An increase in rent-to-rent practices, which is when a property is leased for the purpose of subletting, was also cited as a reason for an increase in STLs. Agents said this happened because entrepreneurs looked to cash in on the trend without the commitment or the need for capital to own a property. 

Respondents also reported an uptick in house hunters using STLs to trial living in an area before going ahead with a residential or buy-to-let purchase. 

Additionally, Propertymark said higher yields, flexibility towards property use and reduced regulation attracted STL investors. For tenants, the ability to enter and exit a tenancy easily or have somewhere to stay during renovations drove demand. 

 

Impact on the market 

Overall, the majority of estate agents did not feel the growth of the STL market would have an impact on property sales with 57 per cent saying so. Nearly a quarter felt it would have a positive effect including incentivising investment in second homes, keeping chains moving, and the disposal of STLs leading to increased property supply once investors are done with them. 

Some 21 per cent said the impact would be negative. They cited reasons such as anti-social behaviour typically seen with STLs making it harder to sell, properties not being looked after in the same way as the owner-occupier market, and reduced supply as owners hold on to properties for longer to make ends meet. Respondents also said the rise of the market could increase property demand and subsequently prices, making it harder for people to raise a deposit. 

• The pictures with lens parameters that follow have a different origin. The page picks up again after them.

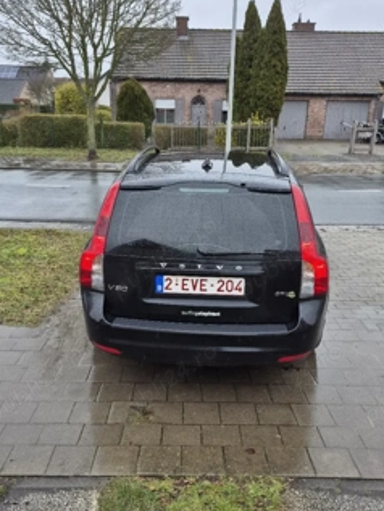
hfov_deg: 48.3
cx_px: 197
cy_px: 277
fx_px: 429
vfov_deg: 61.5
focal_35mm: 29
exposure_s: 1/182
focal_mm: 5.4
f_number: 1.8
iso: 50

Conversely, letting agents generally believed STLs would have a negative impact on the PRS with 69 per cent saying so. 

Just over a fifth said there would be no effect on the market and nine per cent said it would be beneficial. 

Of those who thought STLs would negatively affect the PRS, the majority cited landlords switching to short-term lets which would in turn put pressure on rents and affordability before eventually putting agents out of business.